=== Problem ===
Transcribe the passage of the post below word for word, starting with "I want to light" and going on through "do you want?".

=== Source document ===
┄┄┄┄┄┄
I dream of a storybook childhood for my daughters, as they are my storybook dream.

I want to light a spark in them: a thirst to create, to read, to love well, to be kind, to express themselves, to learn and be curious and observant; always to grow.

I want to creatively document this one wonderful life I am given.

What do you want?

11.13.2011

Story Made Beautiful


I want to thank you for being here with me Thursday, as I used some of my courage to not only remember our baby {that is so easy to do} but to speak his name.

Jordan.

Your comments and your tears were a gift, and I thank you.

6 years. Shocking that it has been that long, but as you know if you've read this story before, I had a healthy child afterward, in the midst of some years which are easiest to describe as the years of Perpetual Operations.

Not only was she healthy, she was hearty -- born pink, crying, 9 pounds and 8 ounces of second chance.


Today she is tall, lanky, and turning FIVE this month. A "rainbow baby", or baby after a loss, she is my breathing representation of grace; a symbol of God's presence in my story.


We named her Natalie Kate.
┄┄┄┄┄┄
=== Data supplied ===
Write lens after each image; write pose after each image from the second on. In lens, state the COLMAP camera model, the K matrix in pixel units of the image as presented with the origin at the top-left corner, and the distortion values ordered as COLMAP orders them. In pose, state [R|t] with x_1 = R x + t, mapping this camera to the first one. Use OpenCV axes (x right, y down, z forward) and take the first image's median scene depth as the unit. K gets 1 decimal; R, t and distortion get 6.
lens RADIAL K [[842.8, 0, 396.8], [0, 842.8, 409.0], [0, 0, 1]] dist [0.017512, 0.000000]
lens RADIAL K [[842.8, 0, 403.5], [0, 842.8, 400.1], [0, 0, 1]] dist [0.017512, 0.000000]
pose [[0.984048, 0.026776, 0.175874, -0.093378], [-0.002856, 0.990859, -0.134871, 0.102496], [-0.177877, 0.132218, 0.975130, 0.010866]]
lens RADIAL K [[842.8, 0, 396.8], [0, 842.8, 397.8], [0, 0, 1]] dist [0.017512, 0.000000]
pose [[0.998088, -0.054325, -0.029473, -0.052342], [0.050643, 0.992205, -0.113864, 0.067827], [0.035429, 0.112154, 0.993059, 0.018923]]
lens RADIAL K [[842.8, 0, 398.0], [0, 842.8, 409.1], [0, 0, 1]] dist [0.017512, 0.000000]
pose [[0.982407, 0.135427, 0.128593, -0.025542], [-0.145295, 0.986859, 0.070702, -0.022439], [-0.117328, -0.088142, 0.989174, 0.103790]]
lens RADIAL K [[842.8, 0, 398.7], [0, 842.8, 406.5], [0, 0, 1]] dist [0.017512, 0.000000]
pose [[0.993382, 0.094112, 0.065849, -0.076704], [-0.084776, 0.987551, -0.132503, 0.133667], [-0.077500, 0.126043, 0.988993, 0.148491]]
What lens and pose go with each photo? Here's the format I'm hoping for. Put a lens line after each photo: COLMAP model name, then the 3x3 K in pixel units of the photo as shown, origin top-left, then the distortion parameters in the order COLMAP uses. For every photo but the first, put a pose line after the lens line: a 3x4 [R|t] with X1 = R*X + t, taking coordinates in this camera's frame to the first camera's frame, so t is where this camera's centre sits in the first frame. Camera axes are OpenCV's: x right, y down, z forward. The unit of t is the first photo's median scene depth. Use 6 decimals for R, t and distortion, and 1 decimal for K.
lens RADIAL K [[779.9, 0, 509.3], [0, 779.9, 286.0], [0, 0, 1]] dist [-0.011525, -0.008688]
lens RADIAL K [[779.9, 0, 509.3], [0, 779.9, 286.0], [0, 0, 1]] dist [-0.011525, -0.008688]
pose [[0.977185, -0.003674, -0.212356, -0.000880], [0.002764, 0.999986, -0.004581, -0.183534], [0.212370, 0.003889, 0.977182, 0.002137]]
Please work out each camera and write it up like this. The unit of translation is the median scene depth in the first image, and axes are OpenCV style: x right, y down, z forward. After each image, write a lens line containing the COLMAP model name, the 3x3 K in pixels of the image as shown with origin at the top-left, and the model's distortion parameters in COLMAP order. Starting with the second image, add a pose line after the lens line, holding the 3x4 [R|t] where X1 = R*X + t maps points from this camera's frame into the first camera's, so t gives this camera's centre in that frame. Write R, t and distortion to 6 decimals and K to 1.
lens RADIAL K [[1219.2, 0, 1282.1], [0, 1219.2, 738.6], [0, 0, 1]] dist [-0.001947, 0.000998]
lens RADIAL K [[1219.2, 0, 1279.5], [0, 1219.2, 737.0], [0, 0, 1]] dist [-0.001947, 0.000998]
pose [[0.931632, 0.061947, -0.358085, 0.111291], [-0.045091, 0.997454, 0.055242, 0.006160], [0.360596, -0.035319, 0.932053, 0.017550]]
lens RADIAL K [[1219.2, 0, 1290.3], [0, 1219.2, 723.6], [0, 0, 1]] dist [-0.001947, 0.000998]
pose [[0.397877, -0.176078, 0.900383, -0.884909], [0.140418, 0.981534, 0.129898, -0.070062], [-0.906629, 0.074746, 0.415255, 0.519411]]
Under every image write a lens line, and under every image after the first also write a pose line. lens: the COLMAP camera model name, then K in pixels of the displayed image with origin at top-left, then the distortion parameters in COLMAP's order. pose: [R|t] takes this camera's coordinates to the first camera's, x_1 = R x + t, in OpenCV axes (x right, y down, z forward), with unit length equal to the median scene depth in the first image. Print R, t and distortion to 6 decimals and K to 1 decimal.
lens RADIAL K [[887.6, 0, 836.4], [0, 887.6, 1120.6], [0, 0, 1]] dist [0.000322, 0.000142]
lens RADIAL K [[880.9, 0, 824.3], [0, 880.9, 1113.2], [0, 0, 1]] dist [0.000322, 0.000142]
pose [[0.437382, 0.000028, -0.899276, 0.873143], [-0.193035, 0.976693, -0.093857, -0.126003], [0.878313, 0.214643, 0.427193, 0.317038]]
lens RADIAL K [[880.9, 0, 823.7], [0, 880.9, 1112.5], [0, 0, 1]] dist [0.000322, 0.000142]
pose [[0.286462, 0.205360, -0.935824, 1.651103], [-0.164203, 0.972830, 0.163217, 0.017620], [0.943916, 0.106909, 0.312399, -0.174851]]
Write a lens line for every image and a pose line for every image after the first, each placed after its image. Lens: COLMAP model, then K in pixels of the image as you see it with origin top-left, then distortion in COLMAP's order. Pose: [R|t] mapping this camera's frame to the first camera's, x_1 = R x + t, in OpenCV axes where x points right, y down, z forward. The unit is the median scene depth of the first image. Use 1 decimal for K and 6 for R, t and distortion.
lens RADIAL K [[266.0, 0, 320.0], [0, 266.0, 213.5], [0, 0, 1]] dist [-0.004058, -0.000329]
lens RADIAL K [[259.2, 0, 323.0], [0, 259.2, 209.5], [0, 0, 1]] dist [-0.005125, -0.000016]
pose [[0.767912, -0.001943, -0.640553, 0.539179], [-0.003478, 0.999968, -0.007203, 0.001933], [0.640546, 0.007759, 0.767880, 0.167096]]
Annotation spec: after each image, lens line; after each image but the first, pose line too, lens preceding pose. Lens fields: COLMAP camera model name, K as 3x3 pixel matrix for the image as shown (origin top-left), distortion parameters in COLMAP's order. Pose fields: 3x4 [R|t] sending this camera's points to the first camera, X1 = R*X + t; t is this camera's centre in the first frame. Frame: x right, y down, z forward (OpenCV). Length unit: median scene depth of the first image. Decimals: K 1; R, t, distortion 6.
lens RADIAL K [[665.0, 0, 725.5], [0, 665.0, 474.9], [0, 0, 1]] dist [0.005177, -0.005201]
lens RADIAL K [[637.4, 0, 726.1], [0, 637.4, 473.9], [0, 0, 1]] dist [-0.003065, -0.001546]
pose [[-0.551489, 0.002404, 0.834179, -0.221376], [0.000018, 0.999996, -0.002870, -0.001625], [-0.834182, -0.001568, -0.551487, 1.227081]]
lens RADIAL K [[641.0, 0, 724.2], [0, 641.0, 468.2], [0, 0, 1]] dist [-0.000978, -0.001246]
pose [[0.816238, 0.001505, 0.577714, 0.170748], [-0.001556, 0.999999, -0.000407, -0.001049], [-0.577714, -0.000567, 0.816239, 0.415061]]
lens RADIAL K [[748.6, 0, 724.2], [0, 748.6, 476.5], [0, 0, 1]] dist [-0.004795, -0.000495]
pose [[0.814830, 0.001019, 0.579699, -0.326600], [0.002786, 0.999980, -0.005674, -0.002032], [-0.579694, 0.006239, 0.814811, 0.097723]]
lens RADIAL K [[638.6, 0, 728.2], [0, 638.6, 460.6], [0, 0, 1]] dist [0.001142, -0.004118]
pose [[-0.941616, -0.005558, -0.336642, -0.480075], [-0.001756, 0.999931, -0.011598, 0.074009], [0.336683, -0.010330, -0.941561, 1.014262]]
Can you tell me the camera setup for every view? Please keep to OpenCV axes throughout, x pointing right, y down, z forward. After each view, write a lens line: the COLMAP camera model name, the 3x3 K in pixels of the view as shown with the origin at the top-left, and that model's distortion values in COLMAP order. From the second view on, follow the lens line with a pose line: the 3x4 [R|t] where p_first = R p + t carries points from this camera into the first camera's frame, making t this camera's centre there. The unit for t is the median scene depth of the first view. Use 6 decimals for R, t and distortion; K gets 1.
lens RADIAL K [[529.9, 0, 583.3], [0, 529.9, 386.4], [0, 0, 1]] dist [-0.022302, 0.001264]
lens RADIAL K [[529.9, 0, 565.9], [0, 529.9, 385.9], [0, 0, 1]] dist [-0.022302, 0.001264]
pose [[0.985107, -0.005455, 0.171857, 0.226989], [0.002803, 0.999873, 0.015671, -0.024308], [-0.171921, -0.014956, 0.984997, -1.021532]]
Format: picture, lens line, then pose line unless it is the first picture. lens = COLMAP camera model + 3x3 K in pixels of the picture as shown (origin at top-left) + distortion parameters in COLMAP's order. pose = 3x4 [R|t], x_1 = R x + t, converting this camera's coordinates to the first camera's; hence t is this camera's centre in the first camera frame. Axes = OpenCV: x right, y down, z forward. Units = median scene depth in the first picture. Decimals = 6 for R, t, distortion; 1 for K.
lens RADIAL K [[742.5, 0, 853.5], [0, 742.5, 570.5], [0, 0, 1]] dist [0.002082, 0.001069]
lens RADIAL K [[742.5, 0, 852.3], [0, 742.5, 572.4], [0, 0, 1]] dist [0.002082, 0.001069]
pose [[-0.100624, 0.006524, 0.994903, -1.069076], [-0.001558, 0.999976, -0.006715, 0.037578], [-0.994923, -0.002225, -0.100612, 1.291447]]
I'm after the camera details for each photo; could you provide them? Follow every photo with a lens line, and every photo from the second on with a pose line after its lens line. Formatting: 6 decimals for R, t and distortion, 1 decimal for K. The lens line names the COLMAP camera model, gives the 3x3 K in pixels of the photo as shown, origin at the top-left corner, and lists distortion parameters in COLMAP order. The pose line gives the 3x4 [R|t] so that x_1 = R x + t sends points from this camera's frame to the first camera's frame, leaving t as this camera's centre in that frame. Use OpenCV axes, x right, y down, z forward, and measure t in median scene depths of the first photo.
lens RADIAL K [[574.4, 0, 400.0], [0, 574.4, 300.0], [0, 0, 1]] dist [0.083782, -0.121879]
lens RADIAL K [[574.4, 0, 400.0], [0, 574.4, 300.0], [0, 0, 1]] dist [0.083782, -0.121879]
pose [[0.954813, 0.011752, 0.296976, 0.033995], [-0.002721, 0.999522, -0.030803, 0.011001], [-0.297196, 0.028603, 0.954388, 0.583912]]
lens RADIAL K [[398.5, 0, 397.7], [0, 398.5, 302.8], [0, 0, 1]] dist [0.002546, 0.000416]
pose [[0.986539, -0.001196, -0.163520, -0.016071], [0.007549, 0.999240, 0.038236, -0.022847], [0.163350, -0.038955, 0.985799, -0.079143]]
┄┄┄┄┄┄
=== Solution for this problem ===
I want to light a spark in them: a thirst to create, to read, to love well, to be kind, to express themselves, to learn and be curious and observant; always to grow.

I want to creatively document this one wonderful life I am given.

What do you want?